Get Looper working with OpenID Connect

[jwalcorn]

Looper works great when Stock Trader is configured to use Liberty's basicRegistry. But when configuring it to use OpenID Connect (such as KeyCloak), it fails.

The loopctl.sh CLI fails, when entering your OIDC credentials when prompted for id/pwd:

And the servlet UI fails as well, when entering your OIDC credentials in the dialog that pops up:

(and if you enter stock/trader, you get in to Looper, but get a 401 back from Broker):

We need to figure out how to get our Looper stress harness back operational now that we're using OIDC frequently for authentication.

[jwalcorn]

I think the approach I found described here might apply. I'll have to check the AUTH_TYPE env var (as I usually run loopctl.sh when kubectl exec'd into the Looper pod, so can see its env vars), and if it's set to oidc, do what is described here, instead of just doing a basic auth base64-encoding of the id:pwd.

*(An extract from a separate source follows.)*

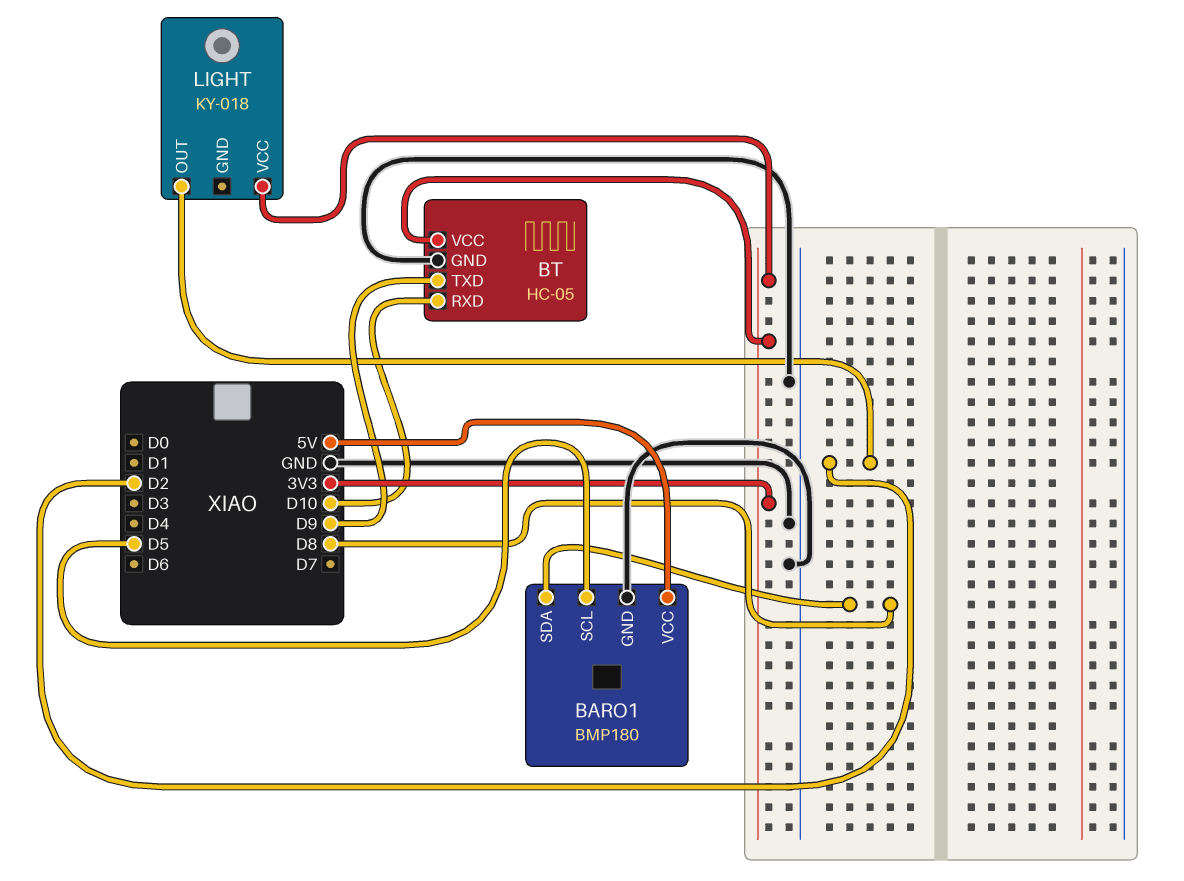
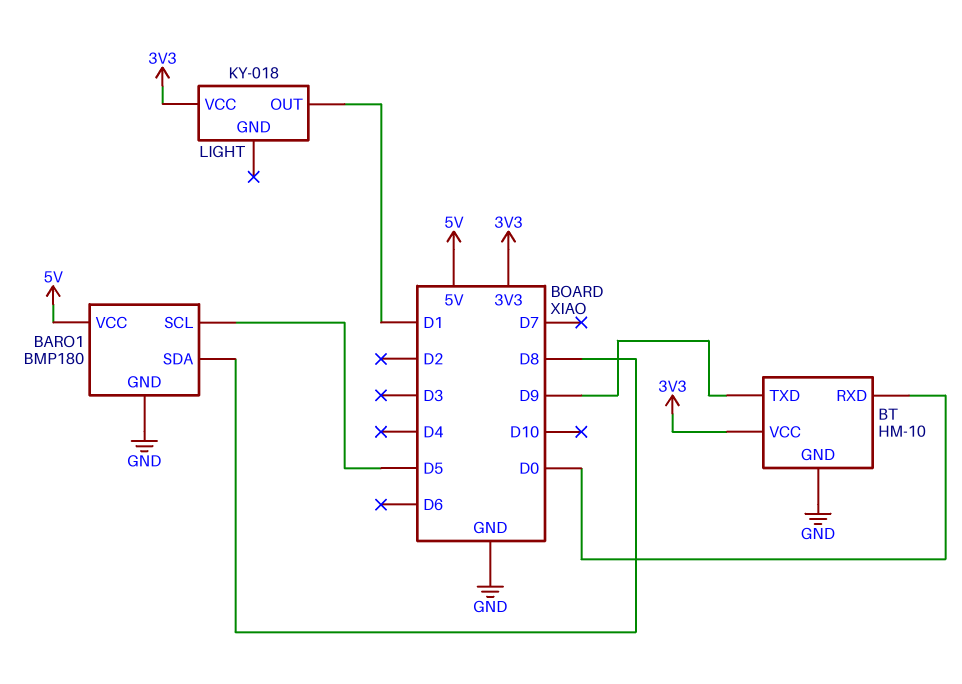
BT: HC-05 -> HM-10
BT pin RXD: D10 -> D0
LIGHT pin OUT: D2 -> D1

https://devforum.okta.com/t/automating-authorization-code-flow/6752

[jwalcorn]

OK, on further investigation, I see I never set up Looper's server.xml to do the include of a different XML snippet based on the value of the AUTH_TYPE env var (which comes from the global.auth field of the CR yaml). It is hardcoded to do the Liberty basicRegistry stuff. So I'll need to copy over from Trader the server.xml "magic" to make this work. It appears I'll also need to update my operator to pass the OIDC-related env vars to Looper.

That should get the servlet UI part of Looper working (with the browser automatically getting redirected to the OIDC server's login page, and getting the JWT in a cookie that it will automatically send on to Broker). But as mentioned above, I'll need special "headless" logic for getting the loopctl.sh CLI working - that's the harder part.